PLAY #1: STENLUND GWG
After Mikko Koivu announced his retirement, we thought that someone like Kevin Stenlund may be the biggest beneficiary. He did not waste his opportunity, scoring the game-winning goal in his first game as the club's 2C. Through five games this season, Stenlund is a point-a-game player with 2-3-5.
His game-winner is everything that the Blue Jackets preach: going north with the puck by utilizing quick passing plays by spending as little time in the defensive zone as both an offensive and defensive tactic.
The play starts innocently enough with the Blackhawks flipping the puck into the neutral zone. Andrew Peeke settles the puck with his glove and then switches spots with Michael Del Zotto. This quick bump back into the defensive signaled to the Blackhawks forwards (CHI88 and CHI24) that now is a safe time to change. They were wrong.
Del Zotto finds Bjorkstrand at the center ice wall, an easy outlet. Bjorkstrand makes the play happen by sending a pass - immediately - through the seam between CHI12 and CHI2. Stenlund provides a great route, presenting a target that Bjorkstrand can easily find. With a half step on the Blackhawks defense, he buries the game-winning goal through the fivehole.
PLAY #2: LAINE LASER
As I wrote in my deep dive focusing on Patrik Laine's shot, "while he isn't a prolific skater or transporter of the puck, he's effective at finishing plays on the rush". These words rang true on Saturday night, as the Finn showcased his ridiculous shot with a textbook pull-and-drag move that beat Kevin Lankinen clean.

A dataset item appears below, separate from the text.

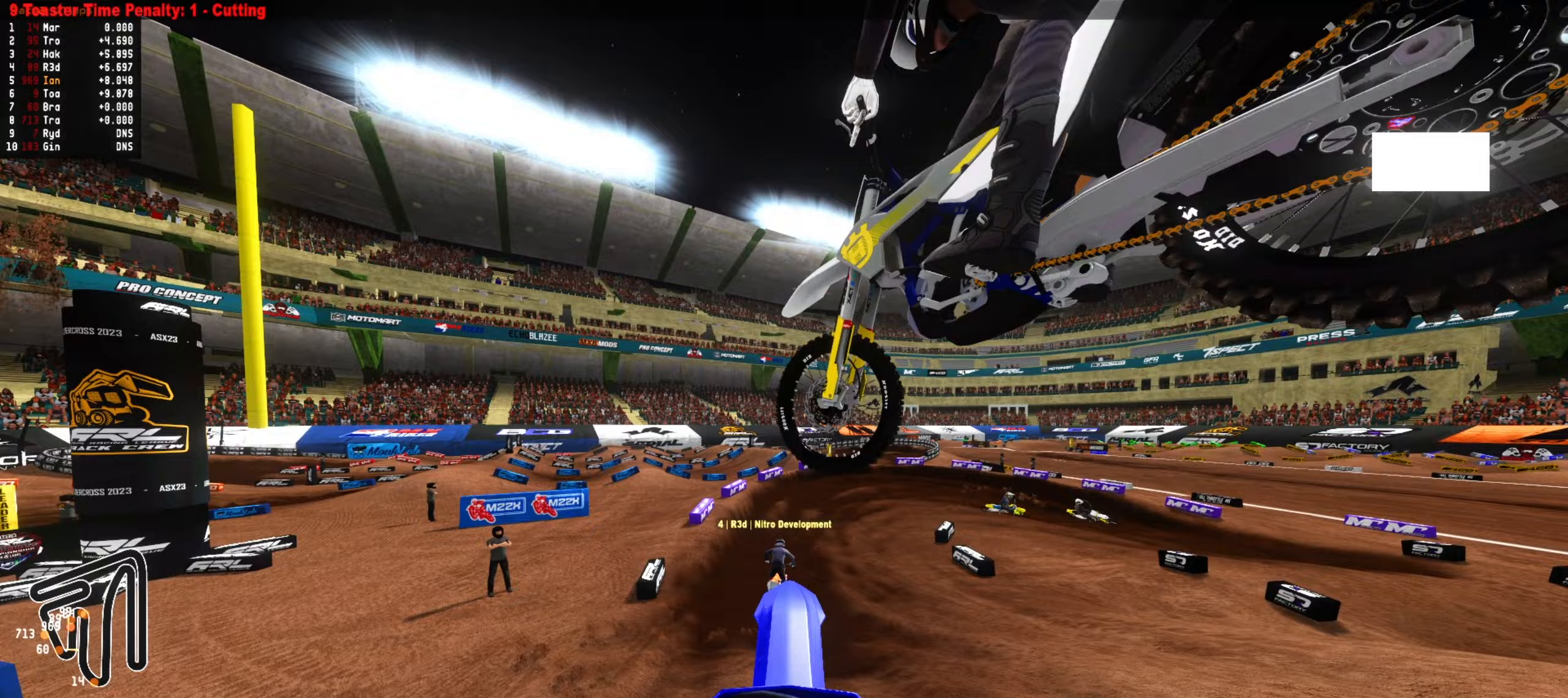
{"dt_ms": 500, "buttons": ["R2"], "left_stick": "left", "right_stick": "center", "events": [[50, "CIRCLE", "down"], [83, "R2", "down"], [150, "CIRCLE", "up"], [250, "R2", "up"], [400, "left_stick", "down"], [483, "R2", "down"], [500, "left_stick", "left"]]}
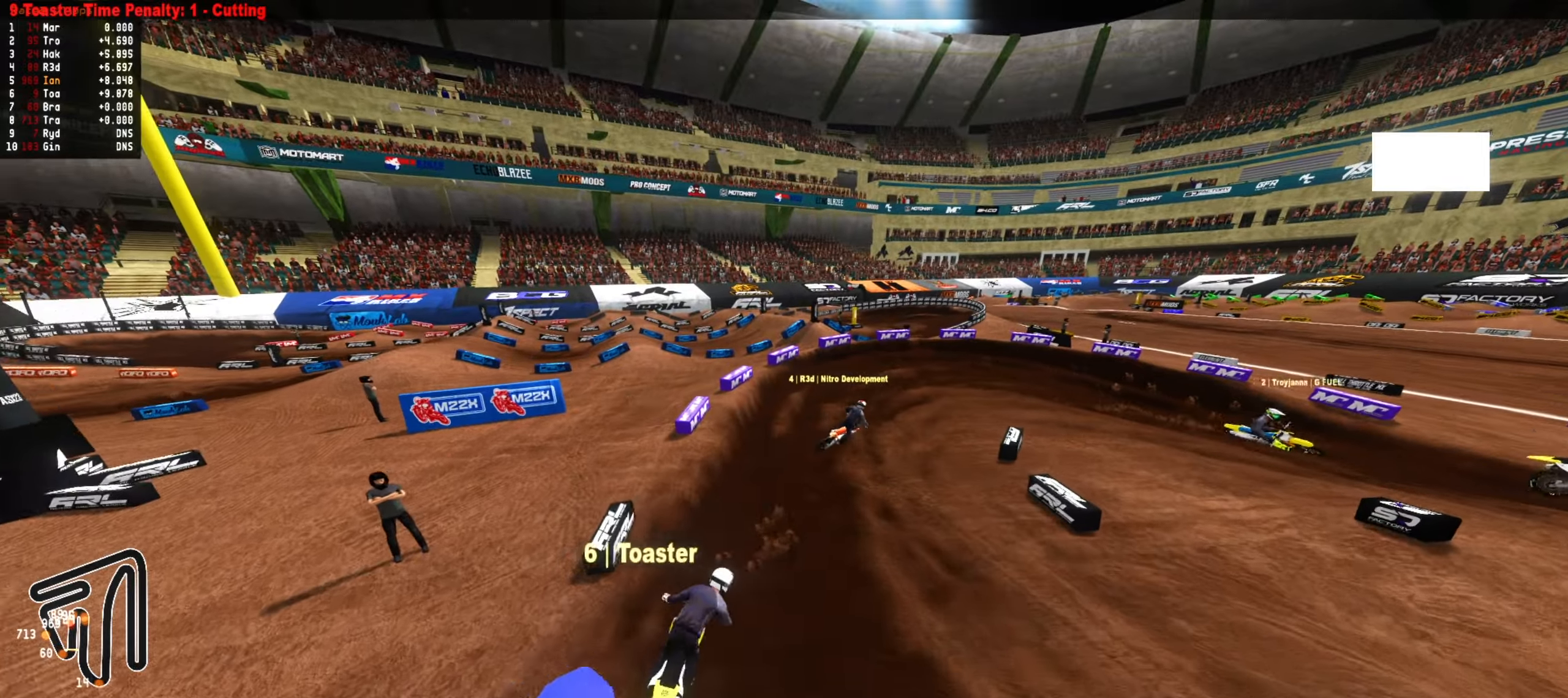
{"dt_ms": 500, "buttons": ["R2"], "left_stick": "left", "right_stick": "center", "events": []}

Like Stenlund's goal, this play starts with a quick exit from their defensive zone. Seth Jones rims the puck, a low percentage play that gets the job done but rarely leads to offense. But this was different, as Blackhawks' defenseman Nikita Zadorov pinched on Cam Atkinson, who was able to finagle the puck into space to Laine, who was coming through the middle of the ice with speed. This created a 2-on-1 with backpressure, and by the time Laine crossed the blue line, it was effectively a 2-on-2, or as he liked to think of it on this play, a 1-on-1.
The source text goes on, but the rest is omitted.